While the rural transformation funds are not expected to fully mitigate the revenue impact from coverage loss and other federal policy changes, Arkansas has an opportunity to pursue targeted investments leading toward sustainability. Maintaining the status quo of Arkansas’s healthcare system is not an option, particularly given the state’s changing population dynamics, shifts in technology and payment models, and increasing specialization of care. Supporting the creation of collaborative healthcare systems such as shared service models, consolidated billing services, and joint contracting would facilitate the development of economies of scale among networks of small rural facilities. Ensuring sufficient Medicaid payment for and assisting eligible and interested facilities in converting to rural emergency hospital (REH) status should be explored. In addition, several options exist to target statewide needs, including developing a statewide closed-loop referral system to address social needs; establishing a hospital board education program; developing programs offering grant writing support and technical assistance for revenue management, staffing, and professional development to rural providers; and facilitating the standardization and modernization of healthcare professional licensure data collection, which could provide cross-profession data to guide planning and policy decisions.7 These investments could greatly improve the quality, efficiency, and sustainability of rural health care throughout the state.
Conclusion
The Rural Health Transformation Program presents an opportunity to invest in promoting an innovative and sustainable healthcare system in rural Arkansas. While uncertainty remains as to the size of Arkansas’s allotment through the program, annual payments in the hundreds of millions should be expected starting in 2026. With timely and deliberate implementation, the program has the potential to both soften the short-term impact of federal funding cuts and improve the long-term financial viability of Arkansas’s rural healthcare providers.
References
1 Centers for Medicare and Medicaid Services. CMS launches landmark $50 billion Rural Health Transformation Program. CMS.gov. September 15, 2025. Accessed September 25, 2025. https://www.cms.gov/newsroom/press-releases/cms-launches-landmark-50-billion-rural-health-transformation-program
2 University of Arkansas System, Division of Agriculture, Cooperative Extension Service. 2025 Rural Profile of Arkansas. 2025. Accessed October 1, 2025. https://www.uaex.uada.edu/publications/pdf/MP585.pdf
3 Chartis. 2025 Rural Health State of the State. 2025. Accessed October 1, 2025. https://www.chartis.com/sites/default/files/documents/CCRH%20WP%20-%202025%20Rural%20health%20state%20of%20the%20state_021125.pdf
4 Levinson Z, Neuman T. A closer look at the $50 billion Rural Health Fund in the new reconciliation law. KFF. August 4, 2025. Accessed August 7, 2025. https://www.kff.org/medicaid/issue-brief/a-closer-look-at-the-50-billion-rural-health-fund-in-the-new-reconciliation-law/
5 Sanders announces portal for Rural Health Transformation Program proposals. Office of Arkansas Governor Sarah Huckabee Sanders. October 1, 2025. Accessed October 2, 2025. https://governor.arkansas.gov/news_post/sanders-announces-portal-for-rural-health-transformation-program-proposals/
6 Centers for Medicare and Medicaid Services.
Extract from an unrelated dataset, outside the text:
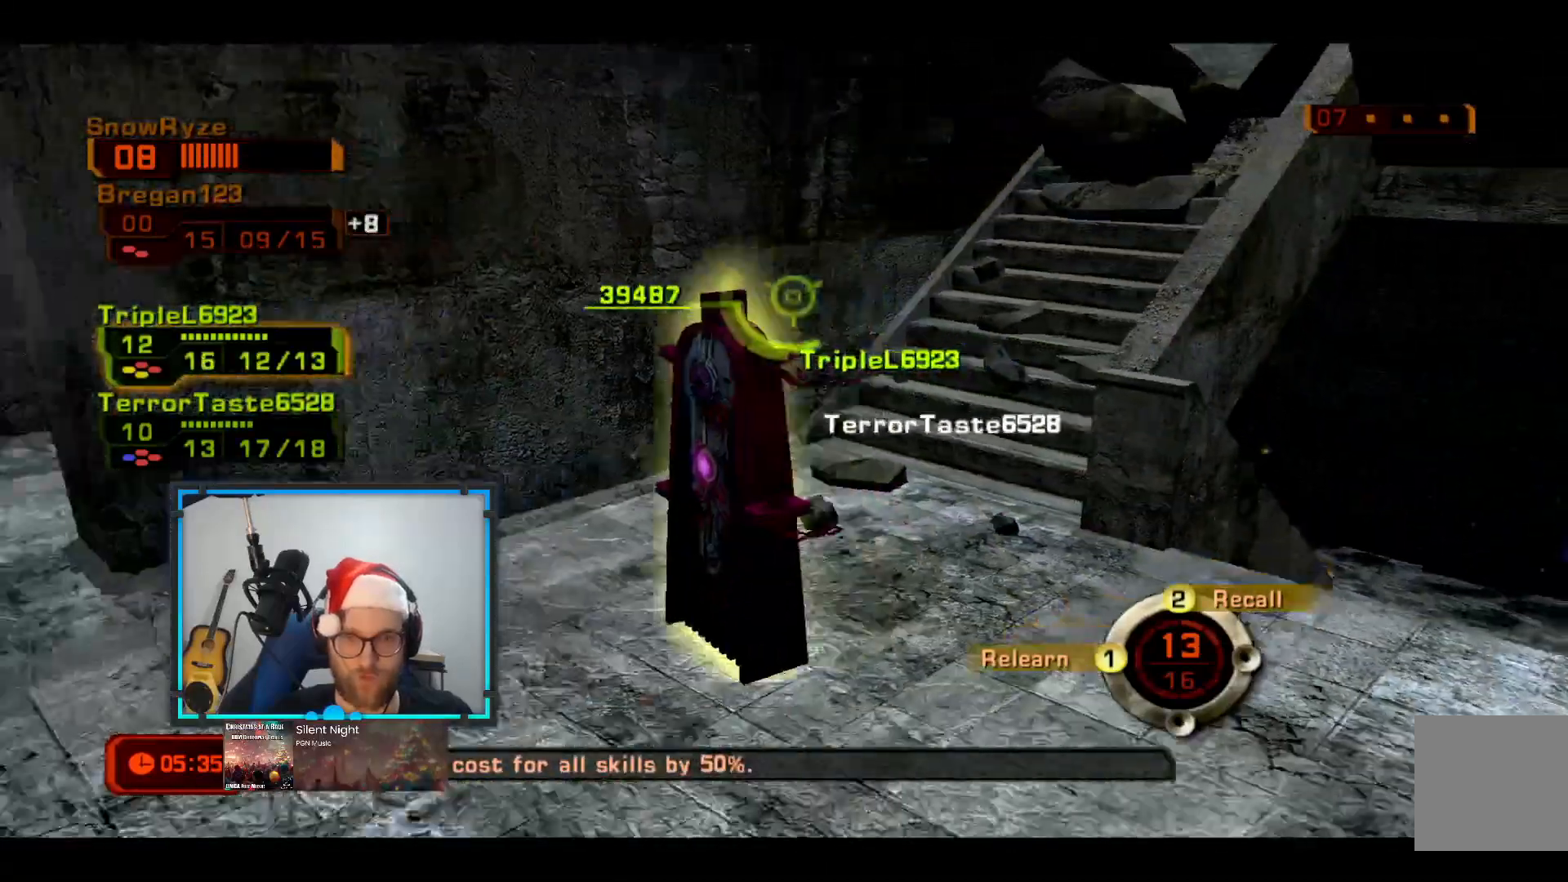
{"buttons": [], "left_stick": "left", "right_stick": "center", "events": [[388, "left_stick", "left"]]}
Rural Health Transformation Program: Opportunity Number: CMS-RHT-26-001. Accessed September 17, 2025. Available at: https://www.grants.gov/search-results-detail/360442
7 Maxey H, Medlock C. Why we can’t count our doctors (and how to fix it). Health Affairs. September 16, 2025. Accessed September 25, 2025. doi:10.1377/forefront.20250915.475022
a Note that not all of the allowable costs explicitly require that spending be directed toward rural areas or rural health facilities. This means that, depending on the purpose of the spending, some funds may be directed toward urban and suburban facilities. The second tranche’s points system rewards applicants for spending on rural facilities in some cases where rural spending is not required.